### What is asked
Reproduce every line of the data below word for word, but leave out the pictures.

# START OF Records

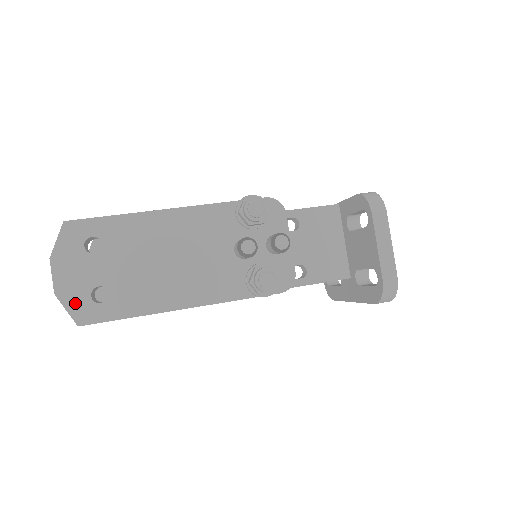
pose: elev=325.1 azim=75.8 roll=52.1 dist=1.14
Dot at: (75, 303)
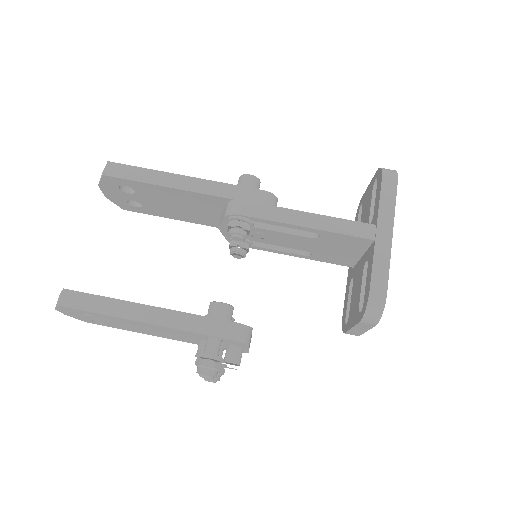
Dot at: (81, 319)
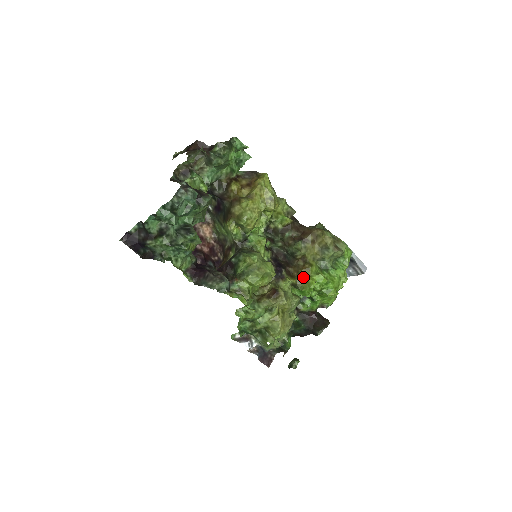
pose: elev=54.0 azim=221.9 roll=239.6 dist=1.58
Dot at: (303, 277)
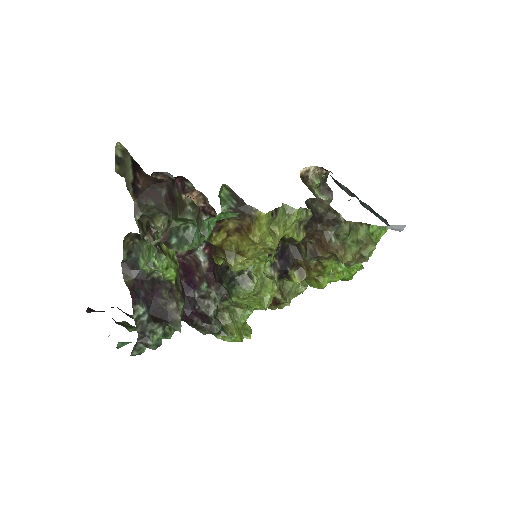
Dot at: (313, 277)
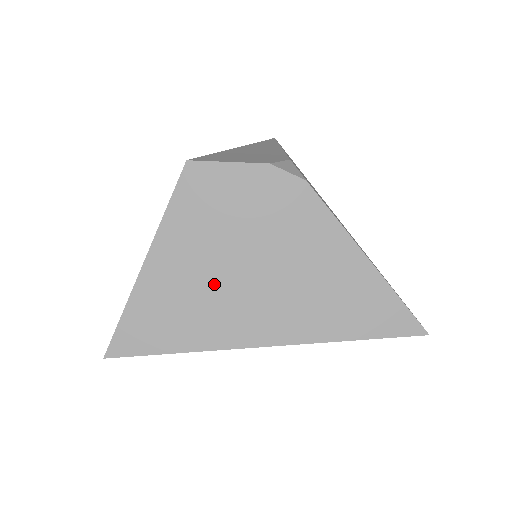
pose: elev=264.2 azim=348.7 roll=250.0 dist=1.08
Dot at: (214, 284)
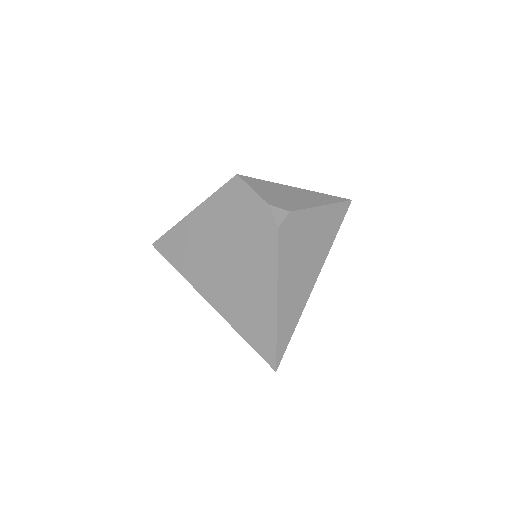
Dot at: (207, 248)
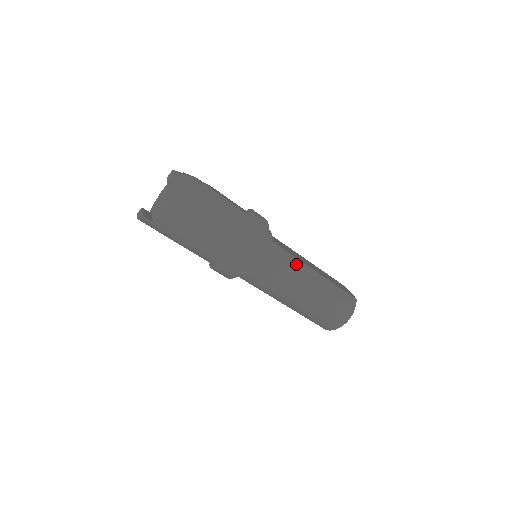
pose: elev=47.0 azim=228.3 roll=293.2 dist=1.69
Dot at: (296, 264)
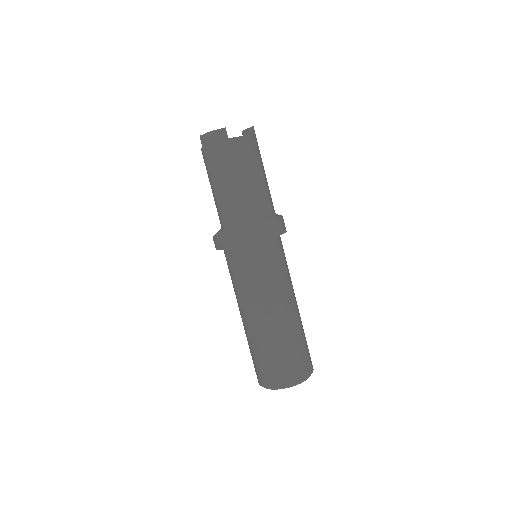
Dot at: occluded
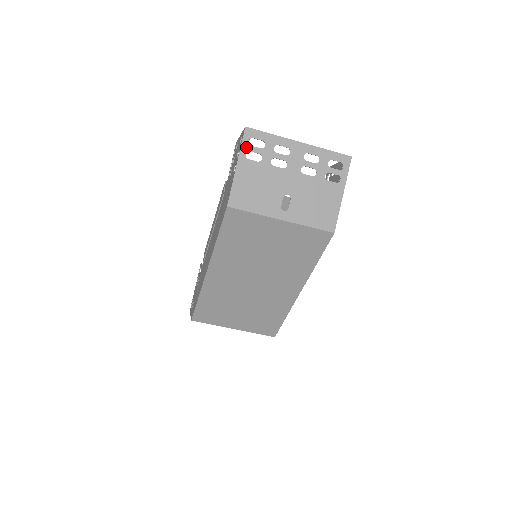
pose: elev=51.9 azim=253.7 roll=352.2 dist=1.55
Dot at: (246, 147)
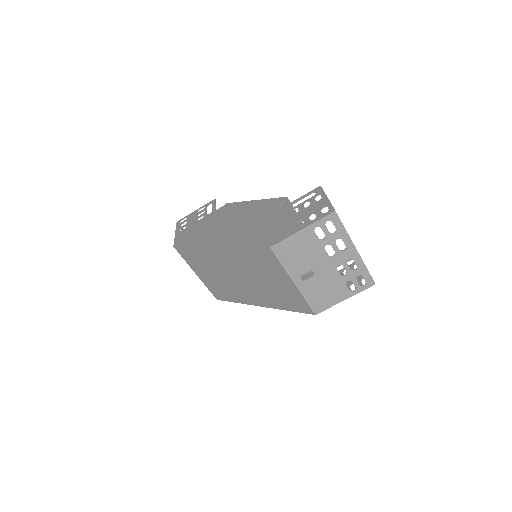
Dot at: (322, 223)
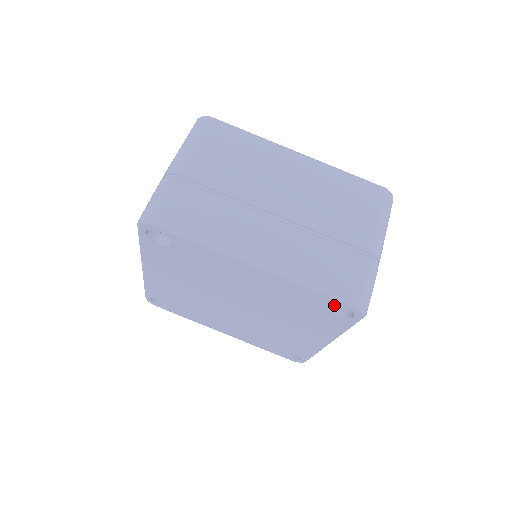
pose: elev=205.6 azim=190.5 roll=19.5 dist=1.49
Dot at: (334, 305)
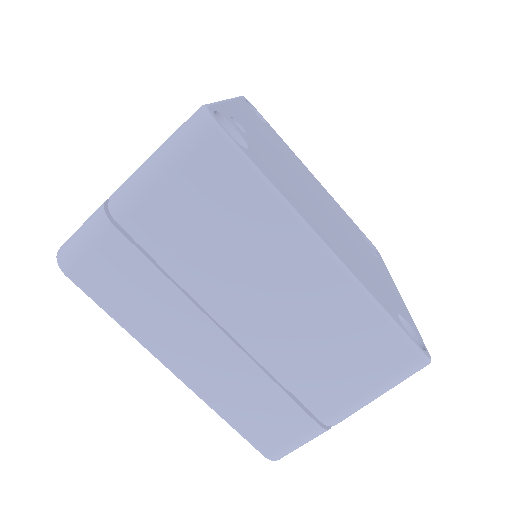
Dot at: occluded
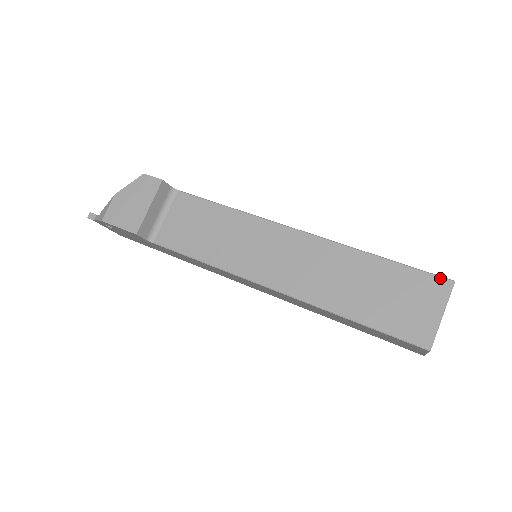
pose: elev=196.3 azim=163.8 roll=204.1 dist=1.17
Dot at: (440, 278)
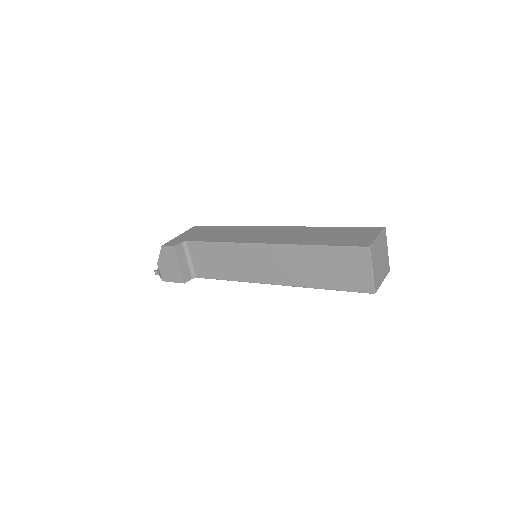
Dot at: (360, 248)
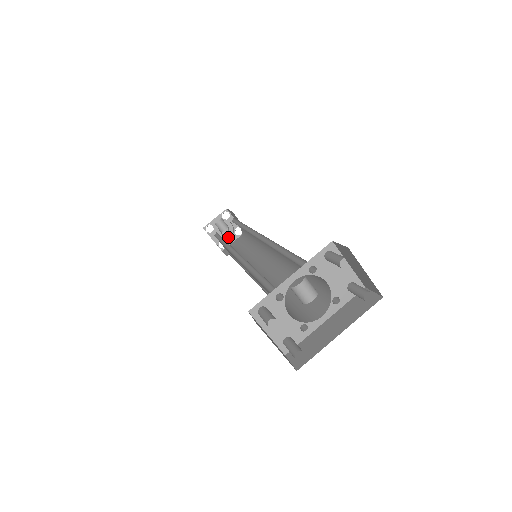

# END OF Records

### Reply
pose: elev=325.1 azim=75.8 roll=52.1 dist=1.14
Dot at: (75, 303)
Dot at: (81, 319)
pose: elev=54.0 azim=221.9 roll=239.6 dist=1.58
Dot at: (303, 277)
Dot at: (313, 277)
pose: elev=264.2 azim=348.7 roll=250.0 dist=1.08
Dot at: (214, 284)
Dot at: (207, 248)
pose: elev=47.0 azim=228.3 roll=293.2 dist=1.69
Dot at: (296, 264)
Dot at: occluded
pose: elev=51.9 azim=253.7 roll=352.2 dist=1.55
Dot at: (246, 147)
Dot at: (322, 223)
pose: elev=205.6 azim=190.5 roll=19.5 dist=1.49
Dot at: (334, 305)
Dot at: occluded
pose: elev=196.3 azim=163.8 roll=204.1 dist=1.17
Dot at: (440, 278)
Dot at: (360, 248)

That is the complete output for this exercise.